Same renderer, same code path, no separate “history fetch + reconcile” track. The agent is the source of truth; the client is a view.

cancel. A notification that interrupts whatever the agent is doing. Clean cancellation is hard to retrofit onto a streaming protocol — most ad-hoc designs let cancel arrive but leave the tool call halfway through a write.

ACP’s cancel is fire-and-forget at the wire level, but it presumes the agent has organized its execution under something the cancel can actually interrupt.

These are the primitives a non-trivial agent integration needs, regardless of whether the client is an editor, a web app, or a service. The shape is general; the wire is not.

What gets reinvented at the transport boundary

Even teams who adopt ACP early build a parallel HTTP path for their web clients, because the spec stops at stdio.

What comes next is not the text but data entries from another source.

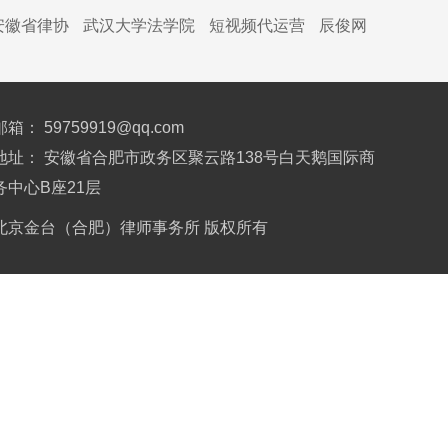
安徽省律协
武汉大学法学院
短视频代运营
辰俊网
邮箱： 59759919@qq.com
地址： 安徽省合肥市政务区聚云路138号白天鹅国际商
务中心B座21层
北京金台（合肥）律师事务所 版权所有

Opencode is a worked example. They added ACP support first, then built a separate HTTP API for their webapp. Both share a session core, but the wire contract diverges at the boundary — and that’s where the cost shows up.

Take the permission flow as one example. ACP’s session/request_permission is RPC: one client, message-correlated, blocking round-trip.

Opencode’s HTTP equivalent broadcasts a permission.asked event on an SSE stream and exposes a separate POST /permission/:id/reply for the response.

With two browser tabs open, both see the request. The first POST wins; the second 404s. There’s no session affinity in the protocol — only a map keyed on a request id.

ACP permission flow as a clean RPC: agent calls session/request_permission, client blocks, client returns the response.

Opencode HTTP permission flow: agent emits permission.asked to the server, the server fans the event out over SSE to both tabs, both tabs POST a reply, the first call resolves the permission, the second receives 404.

Same protocol-level need; two very different shapes.

This isn’t a knock on Opencode’s engineering. They obviously know ACP cold; they shipped it before the HTTP API existed. The cost is structural, and it shows up at the transport boundary every time.

What ACP defines as RPC, the web reinvents as broadcast-and-race.

Closing the gap

If you’re building agent products that go beyond chat — long-running, tool-using, permission-gated, resumable — ACP gets you most of the way, even outside an editor. The primitives do the work; the transport gap is what’s left.

A WebSocket transport for ACP would need to specify, in the abstract: a connect-time handshake binding the connection to a session id, each session/update framed as one WS message.

session/request_permission preserved as a paired request/response, not flattened to broadcast events. Resumption via session/load on reconnect, through the same update channel.

None of it is hard to design. None of it is in the spec.

Until that’s published, every team building beyond stdio finds their own version. And the version they find is looser than the one ACP already defines.